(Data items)
▬▬▬
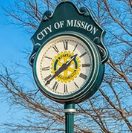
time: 1:38
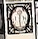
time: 12:28
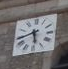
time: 5:43
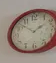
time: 1:51
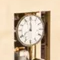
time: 7:59
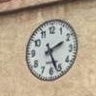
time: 2:26
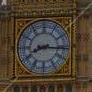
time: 8:16
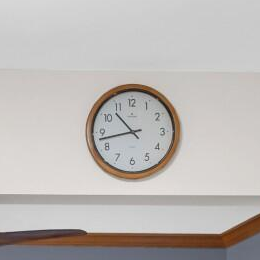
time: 10:42
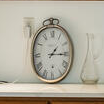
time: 1:15
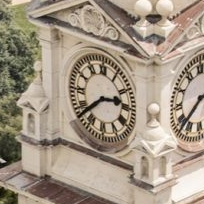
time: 2:38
▬▬▬
> **EXERCISE AIM**:
Copy the lines of the material above without any changes, leaving out the pictures.

> **FULL SOLUTION**:
time: 1:38
time: 12:28
time: 5:43
time: 1:51
time: 7:59
time: 2:26
time: 8:16
time: 10:42
time: 1:15
time: 2:38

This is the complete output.